S Africa tourism lift


Douglas Gibson, South Africa’s ambassador in the region, sits outside Raffles Hotel Le Royal after an interview last week. Photo by: Rick Valenzuela

via CAAI

Tuesday, 21 September 2010 15:00 Seth Meixner

CAMBODIA is increasingly poised to attract tens of thousand of South African tourists travelling through Southeast Asia, Johannesburg’s top diplomatic envoy to the region has said.

He added that although trade remains low, tourism could be the catalyst to expanded commerce between the Kingdom and one of Africa’s largest economies.

While opportunities exist in other sectors – primarily mining, textiles or agriculture – “Cambodia is a small economy, and it does not provide easy access to or from Africa”, said Douglas Gibson, the ambassador to Cambodia, Thailand, Laos and Myanmar, who was visiting Phnom Penh last week.

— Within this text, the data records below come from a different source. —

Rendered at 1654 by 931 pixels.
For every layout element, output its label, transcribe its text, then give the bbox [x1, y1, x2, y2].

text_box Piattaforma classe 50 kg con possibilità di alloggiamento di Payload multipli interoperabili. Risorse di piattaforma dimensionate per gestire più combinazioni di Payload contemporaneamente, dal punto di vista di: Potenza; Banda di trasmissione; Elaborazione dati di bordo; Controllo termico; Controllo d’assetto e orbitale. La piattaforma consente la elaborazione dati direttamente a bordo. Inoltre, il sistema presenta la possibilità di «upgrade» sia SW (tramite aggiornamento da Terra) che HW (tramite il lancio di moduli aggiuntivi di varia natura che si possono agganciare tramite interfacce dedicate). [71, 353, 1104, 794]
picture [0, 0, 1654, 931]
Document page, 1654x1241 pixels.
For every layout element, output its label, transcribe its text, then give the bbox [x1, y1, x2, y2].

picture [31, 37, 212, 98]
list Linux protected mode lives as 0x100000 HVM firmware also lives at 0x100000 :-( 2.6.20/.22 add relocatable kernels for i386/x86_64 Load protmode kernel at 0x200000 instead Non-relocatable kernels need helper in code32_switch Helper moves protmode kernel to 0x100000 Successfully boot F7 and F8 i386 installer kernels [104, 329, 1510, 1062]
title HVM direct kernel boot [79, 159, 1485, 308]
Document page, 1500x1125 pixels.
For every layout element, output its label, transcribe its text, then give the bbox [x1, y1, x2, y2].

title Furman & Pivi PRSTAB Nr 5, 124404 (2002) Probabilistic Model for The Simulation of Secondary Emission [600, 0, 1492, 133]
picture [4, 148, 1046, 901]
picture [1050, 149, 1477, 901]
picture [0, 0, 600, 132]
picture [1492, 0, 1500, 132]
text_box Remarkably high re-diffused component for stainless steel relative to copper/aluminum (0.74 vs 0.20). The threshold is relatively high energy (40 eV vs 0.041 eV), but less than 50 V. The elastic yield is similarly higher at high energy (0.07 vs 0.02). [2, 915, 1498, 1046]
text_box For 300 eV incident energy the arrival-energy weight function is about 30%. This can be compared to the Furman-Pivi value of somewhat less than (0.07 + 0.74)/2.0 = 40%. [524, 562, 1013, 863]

“The main obstacle at present is lack of knowledge about each other, and perhaps a too-ready focus by some South African exporters on the big markets of Japan, India and China,” he said. “My primary focus would be on developing tourism, in that this is relatively easy and it produces jobs for Cambodians and South Africans far more readily than other types of involvement.”

In 2009, just over 2,100 South Africans travelled to Cambodia, mostly on holiday, according to government figures. But Cambodia could tap into the approximately 50,000 South Africans visiting Thailand each year, Gibson said.

“Perhaps the Cambodian government could arrange for familiarisation tours for South African travel agents to travel to Cambodia for firsthand experience,” Gibson said.

“One of the difficult things we have in Asia, here included, is that people think Australia is in their back yard, whereas Africa is far away. That simply isn’t the case.”